• **Given material**
::::

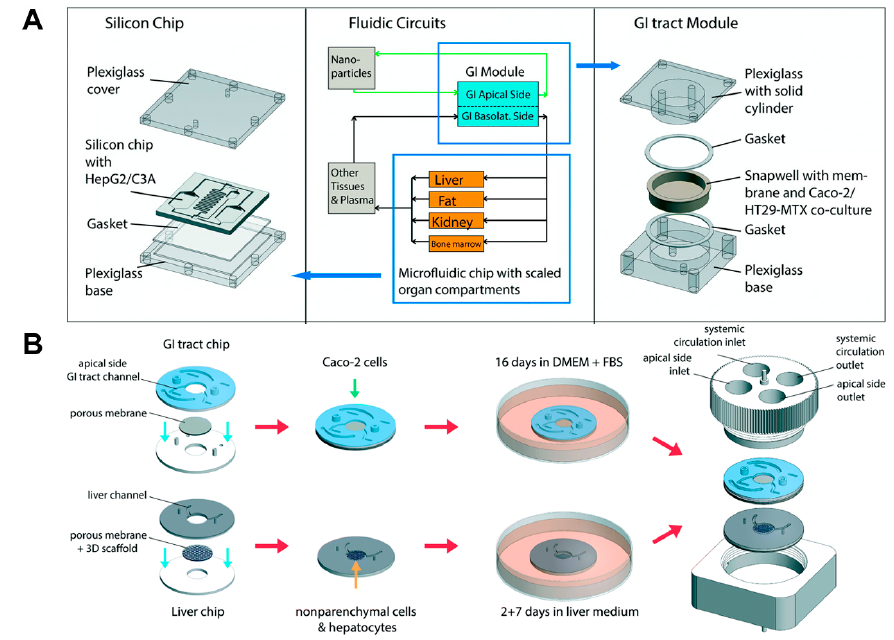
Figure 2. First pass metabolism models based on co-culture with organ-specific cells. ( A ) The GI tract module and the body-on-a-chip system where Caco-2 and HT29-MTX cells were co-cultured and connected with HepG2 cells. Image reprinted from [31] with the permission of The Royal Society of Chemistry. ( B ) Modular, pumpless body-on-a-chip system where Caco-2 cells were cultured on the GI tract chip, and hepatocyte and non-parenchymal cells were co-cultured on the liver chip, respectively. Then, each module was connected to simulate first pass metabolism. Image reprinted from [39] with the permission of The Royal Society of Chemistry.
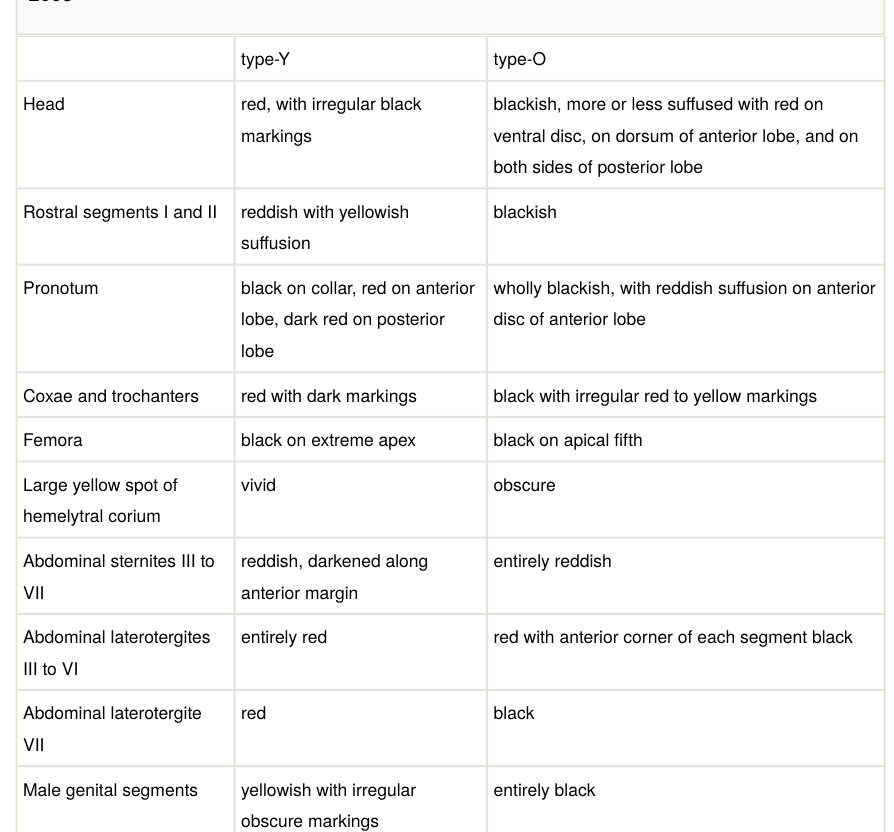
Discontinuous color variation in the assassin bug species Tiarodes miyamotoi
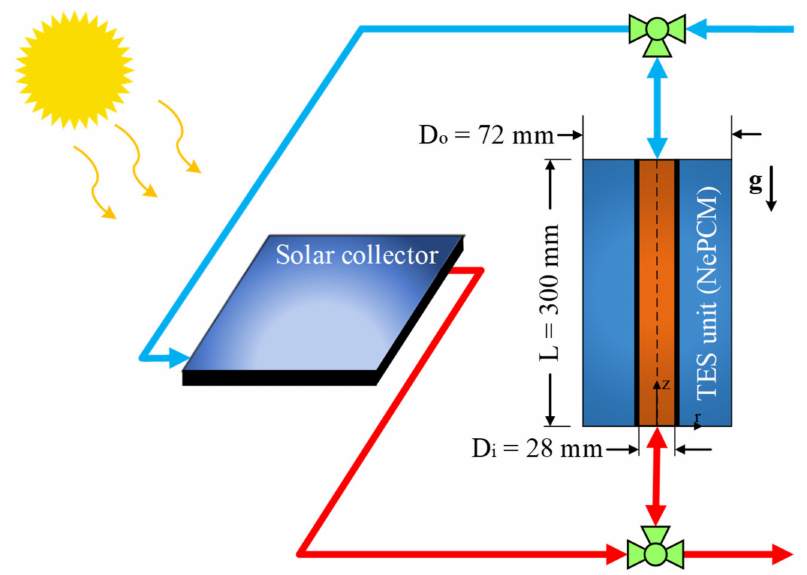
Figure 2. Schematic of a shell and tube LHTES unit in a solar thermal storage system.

::::

• **Activity**
The listing above must be printed again exactly, minus its pictures.

• **Response box**
Figure 2. First pass metabolism models based on co-culture with organ-specific cells. ( A ) The GI tract module and the body-on-a-chip system where Caco-2 and HT29-MTX cells were co-cultured and connected with HepG2 cells. Image reprinted from [31] with the permission of The Royal Society of Chemistry. ( B ) Modular, pumpless body-on-a-chip system where Caco-2 cells were cultured on the GI tract chip, and hepatocyte and non-parenchymal cells were co-cultured on the liver chip, respectively. Then, each module was connected to simulate first pass metabolism. Image reprinted from [39] with the permission of The Royal Society of Chemistry.
Discontinuous color variation in the assassin bug species Tiarodes miyamotoi
Figure 2. Schematic of a shell and tube LHTES unit in a solar thermal storage system.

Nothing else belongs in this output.